▶ **Page-level text extractions**
• • • •
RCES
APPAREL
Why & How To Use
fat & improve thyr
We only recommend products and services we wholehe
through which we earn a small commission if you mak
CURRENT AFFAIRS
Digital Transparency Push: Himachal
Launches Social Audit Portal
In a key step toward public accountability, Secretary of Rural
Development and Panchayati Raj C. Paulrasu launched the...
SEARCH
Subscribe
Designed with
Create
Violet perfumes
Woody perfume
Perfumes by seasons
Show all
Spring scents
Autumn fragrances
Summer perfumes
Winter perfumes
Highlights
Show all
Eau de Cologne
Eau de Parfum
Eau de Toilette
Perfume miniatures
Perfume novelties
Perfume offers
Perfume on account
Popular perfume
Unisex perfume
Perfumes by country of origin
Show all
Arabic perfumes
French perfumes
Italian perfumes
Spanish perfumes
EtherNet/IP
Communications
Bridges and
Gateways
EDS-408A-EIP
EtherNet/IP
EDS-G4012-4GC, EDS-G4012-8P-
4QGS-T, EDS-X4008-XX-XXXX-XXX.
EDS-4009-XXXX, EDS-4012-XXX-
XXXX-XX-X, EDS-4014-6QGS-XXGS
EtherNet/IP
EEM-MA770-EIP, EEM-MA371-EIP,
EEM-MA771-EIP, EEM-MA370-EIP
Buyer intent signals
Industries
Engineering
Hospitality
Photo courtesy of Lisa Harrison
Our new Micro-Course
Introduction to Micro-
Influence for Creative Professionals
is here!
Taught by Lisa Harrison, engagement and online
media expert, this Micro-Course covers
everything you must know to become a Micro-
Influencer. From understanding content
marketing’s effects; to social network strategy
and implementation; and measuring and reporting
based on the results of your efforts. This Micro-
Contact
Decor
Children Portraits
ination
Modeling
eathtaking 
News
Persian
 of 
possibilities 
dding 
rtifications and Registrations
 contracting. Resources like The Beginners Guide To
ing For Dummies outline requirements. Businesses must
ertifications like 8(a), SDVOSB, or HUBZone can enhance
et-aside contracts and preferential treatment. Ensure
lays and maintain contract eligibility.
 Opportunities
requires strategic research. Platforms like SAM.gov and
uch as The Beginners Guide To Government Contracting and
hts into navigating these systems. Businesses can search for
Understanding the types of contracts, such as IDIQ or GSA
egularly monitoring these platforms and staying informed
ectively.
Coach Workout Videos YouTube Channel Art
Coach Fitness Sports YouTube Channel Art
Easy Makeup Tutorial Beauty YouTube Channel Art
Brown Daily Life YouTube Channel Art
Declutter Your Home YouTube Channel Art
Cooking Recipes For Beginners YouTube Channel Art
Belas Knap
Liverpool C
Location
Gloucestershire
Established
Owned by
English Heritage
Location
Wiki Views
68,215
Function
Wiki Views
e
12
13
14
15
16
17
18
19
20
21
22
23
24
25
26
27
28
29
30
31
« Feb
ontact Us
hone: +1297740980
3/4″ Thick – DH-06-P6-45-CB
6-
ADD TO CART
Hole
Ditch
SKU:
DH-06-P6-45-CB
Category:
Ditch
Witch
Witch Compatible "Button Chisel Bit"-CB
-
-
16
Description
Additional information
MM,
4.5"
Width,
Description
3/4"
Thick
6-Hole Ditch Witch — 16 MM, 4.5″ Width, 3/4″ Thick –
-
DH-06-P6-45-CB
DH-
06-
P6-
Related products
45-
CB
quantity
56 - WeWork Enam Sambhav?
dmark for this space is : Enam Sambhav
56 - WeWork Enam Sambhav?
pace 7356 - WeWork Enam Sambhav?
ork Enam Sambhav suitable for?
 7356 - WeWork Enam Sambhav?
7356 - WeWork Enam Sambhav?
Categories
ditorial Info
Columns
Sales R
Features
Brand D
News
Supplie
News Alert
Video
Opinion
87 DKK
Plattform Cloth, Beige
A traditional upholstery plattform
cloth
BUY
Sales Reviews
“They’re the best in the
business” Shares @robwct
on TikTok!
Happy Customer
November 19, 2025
• • • •
▶ **What the task requires**
Reproduce the items from the beginning through the line containing "Perfume offers", inclusive, substituting "View all" for each occurrence of "Show all" and changing nothing else.

▶ **Reply to the task**
RCES
APPAREL
Why & How To Use
fat & improve thyr
We only recommend products and services we wholehe
through which we earn a small commission if you mak
CURRENT AFFAIRS
Digital Transparency Push: Himachal
Launches Social Audit Portal
In a key step toward public accountability, Secretary of Rural
Development and Panchayati Raj C. Paulrasu launched the...
SEARCH
Subscribe
Designed with
Create
Violet perfumes
Woody perfume
Perfumes by seasons
View all
Spring scents
Autumn fragrances
Summer perfumes
Winter perfumes
Highlights
View all
Eau de Cologne
Eau de Parfum
Eau de Toilette
Perfume miniatures
Perfume novelties
Perfume offers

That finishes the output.